The moment of enlightenment shattered when Sophia pushed me aside and went to the bathroom to get rid of my little minions and shower. I wasn’t ready to burst my bubble yet so I rolled another joint, and I wasn’t ready for drama either so I looked for an easy movie to watch.

Sophia brought the Moussaka and I poured us more wine. We sat on the carpet chewing our food and stared at a predictable romantic comedy, following two silly characters and their politically correct adventures in Manhattan. I even laughed when the clumsy guy poured coffee on the new dress of the girl and awkwardly tried to clean it, doing my best to get lost in stupidity and avoid the dreaded talk that we so much postponed.

According to social media, Sophia was everything that a man could want. She had a good job in a PR firm, travelled, partied and did pilates. Her looks, smile and fluency in English, French and German opened her every door in the Western world. Too many doors for my taste. According to her psychologist, she had depression. She lived in fear of not being as perfect as she was expected to and the constant need for approval of everyone around her didn’t allow her to be free. Her life was an act of ballet and she had to perform every move with a mastered technique. Obsessed by the inquisitive eyes that scrutinised her from a never satisfied audience.

We had met at a house party in Chamonix four years ago. The Alps were my holy mountains and no matter the budget or dates I managed to pay them a visit at least once every year to worship their beauty. That time, I had gone with a friend, Marc, and through an acquaintance of his we ended up in the party of someone’s parent’s chalet, a much better plan than eating pasta and drinking beers in the tiny flat we had rented for the week.

There was a big crowd at the party, but I noticed Sophia as soon as we walked into the wooden residence. She was beautiful and she knew it, which gave her the confidence to be fun and outgoing.

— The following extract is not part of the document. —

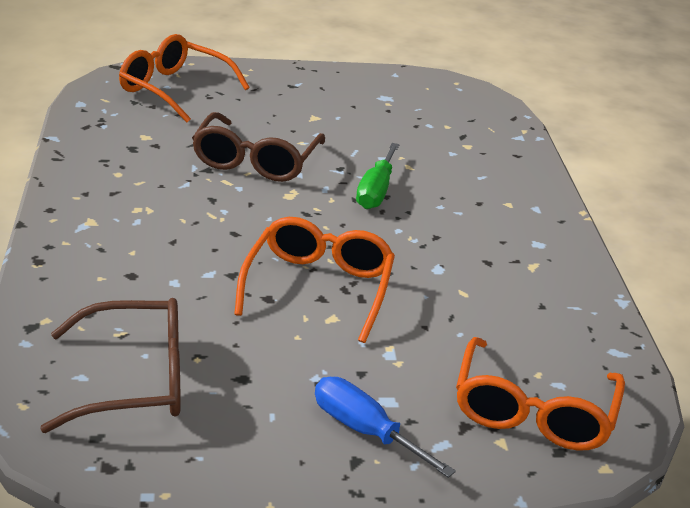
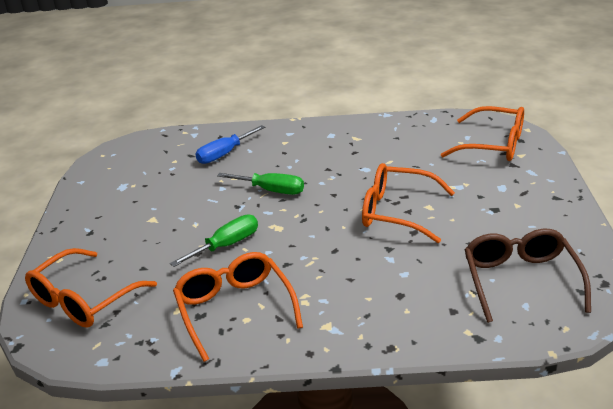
camera: 80 degrees left, 0 degrees up
brown glasses [192,112,325,182] -> green screwdriver [170,215,258,267]
blue screwdriver [315,377,456,478] -> blue screwdriver moved to [195,125,265,164]
none -> orange glasses [173,252,303,362]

My friend had gone out to smoke and talk to some people he knew, so I poured myself a drink and walked around the living room appreciating the oddities of the luxury life. Sophia scanned her surroundings as well to remain in control of the situation until she spotted me. She could tell straightaway that I didn’t belong there as I was the only one who didn’t gather around the table when some dude called for everyone’s attention before opening a giant bottle of Champagne. Instead, I had walked to the other end of the room, where the head of a deer hung dead in the middle of the wall. It stared at the party with a blank expression as if failing to comprehend why the fuck its head had been turned into a decoration. I laughed of such ill fate and reached out to touch its antlers, aware that Sophia had seen me and was approaching us.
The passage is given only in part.